Hoteliers and restaurateurs operating in the luxury space who place increasing focus on this brand attribute appear to be well positioned to deliver a product and experience that meets the needs of these “value luxury” consumers.
Meeting the needs of tomorrow’s customer
With six in ten hospitality businesses agreeing that customer expectations for new services have increased over the last two years, hotels across the globe are indulging in something of an ‘amenities race’, vying to offer the ultimate in luxury whether that be customised bedding, multifunction entertainment, romance concierges or technology butlers.
It shows the services that hotels reported adding to their properties in the last 12 to 18 months to meet the increasing expectations of customers. The main areas that have seen investment during this timeframe are offering public wireless Internet access (52%) and customised bedding (43%).
Given that change is a constant when it comes to hospitality customers, the American Express Hospitality Monitor also sought to establish how businesses believe customers’ expectations around the concept of “good service” will evolve. Figure 8 shows that while attentiveness (63%) and friendliness (63%) top the list and are particularly evident amongst hoteliers, the need to meet individual wishes (58%) is also expected to be a key trend.

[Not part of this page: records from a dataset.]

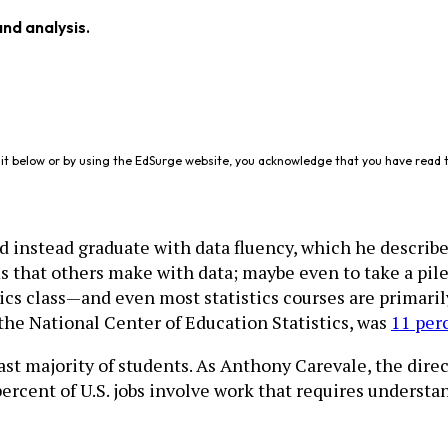
and analysis.
it below or by using the EdSurge website, you acknowledge that you have read 
d instead graduate with data fluency, which he describ
ms that others make with data; maybe even to take a pile
tics class—and even most statistics courses are primaril
 the National Center of Education Statistics, was
11 per
vast majority of students. As Anthony Carevale, the dir
 percent of U.S. jobs involve work that requires underst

Central to satisfying increasingly demanding customers and achieving differentiation in increasingly crowded marketplaces is the need to understand and pre-empt customer desires. With only 42% of hospitality businesses collecting information on their customers in any kind of formalised or structured way and only 33% segmenting their customer bases on attitudinal factors as well as spend and demographics, there appears to be an opportunity for hospitality businesses to launch even more impactful personalised services.